Santa Barbara County leaders support bill to combat gun violence

With the tragic events of Isla Vista still fresh in their minds, Santa Barbara County supervisors decided Tuesday to support a proposed state bill in the fight against gun violence.

The board voted 4-0 in favor of Assembly Bill 1014. Chairman Steve Lavagnino abstained from voting.

The board had several options. They could have opposed it, elected to watch it, or taken no advocacy position whatsoever, but the board decided to be a voice of support for stricter gun legislation.

Six people were killed and another seven were injured when Elliot Rodger went on a violent rampage in Isla Vista on May 23.
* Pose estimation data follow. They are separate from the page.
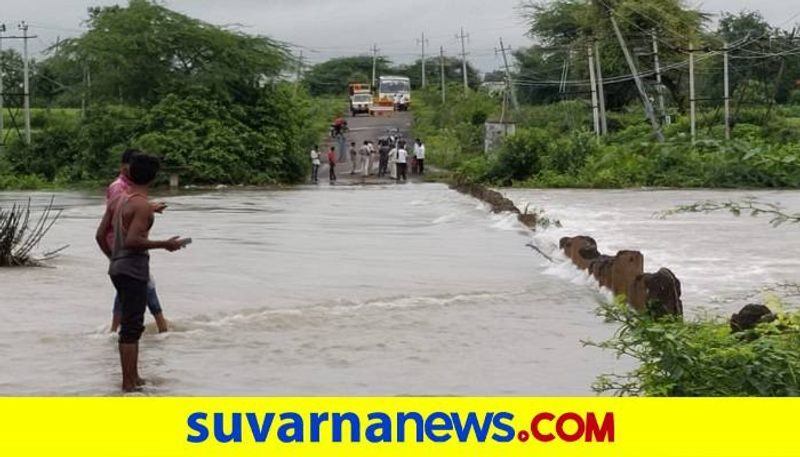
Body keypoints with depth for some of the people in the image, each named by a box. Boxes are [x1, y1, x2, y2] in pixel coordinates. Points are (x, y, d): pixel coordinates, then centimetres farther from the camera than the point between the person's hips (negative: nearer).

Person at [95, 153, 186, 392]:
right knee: (131, 329, -5)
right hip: (133, 270, -9)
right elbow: (132, 241, -25)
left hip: (118, 268, 9)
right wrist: (165, 244, -16)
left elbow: (101, 235, 11)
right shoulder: (143, 205, -16)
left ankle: (134, 377, 27)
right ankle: (128, 383, -1)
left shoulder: (118, 200, 9)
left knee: (132, 325, 19)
Just five weeks after the mass murders happened in their own backyard, county leaders approved a bill that gives law enforcement a tool to deal with people who pose a risk to themselves or others by having access to a gun.

"This kind of temporary restraining order and the processes that have been built into this law make sense to me as a district attorney," said Santa Barbara County District Attorney Joyce Dudley. "And I think you should strongly support it."

"The authorities have to have the way to deal with people that, they don't have today to be able to take those arms out of the hands of the people that shouldn't have them," said Santa Barbara County Supervisor Peter Adam.

We spoke with some people who live in Santa Maria about how they feel about the bill.

"There should be more open conversations about gun legislation," said county resident Chris Hume. "Especially gun violence, and how to limit that in our community. Any kind of conversation about how to limit gun violence in general is probably a better thing."

"Everyone has the right to bear arms," said county resident Katherine Favorite. "And I do believe strongly that if that law is passed, it's a good thing. Because people that don't have the responsibility or the mental capacity to own a gun or use it responsibly shouldn't have one."

Chairman Lavagnino was the only person who abstained from voting. He said it's a well-intentioned bill, but it also could be abused and it's "inherently dangerous" to try to take someone's weapons away from them.

A letter will go to the authors of the bill, Das Williams and Nancy Skinner. The letter then could be used to generate more support for the bill.

Assembly Bill 1014 passed out of the public safety policy committee in the state senate last week and has been moved over to appropriations. The bill's next stop after that would be the Senate floor.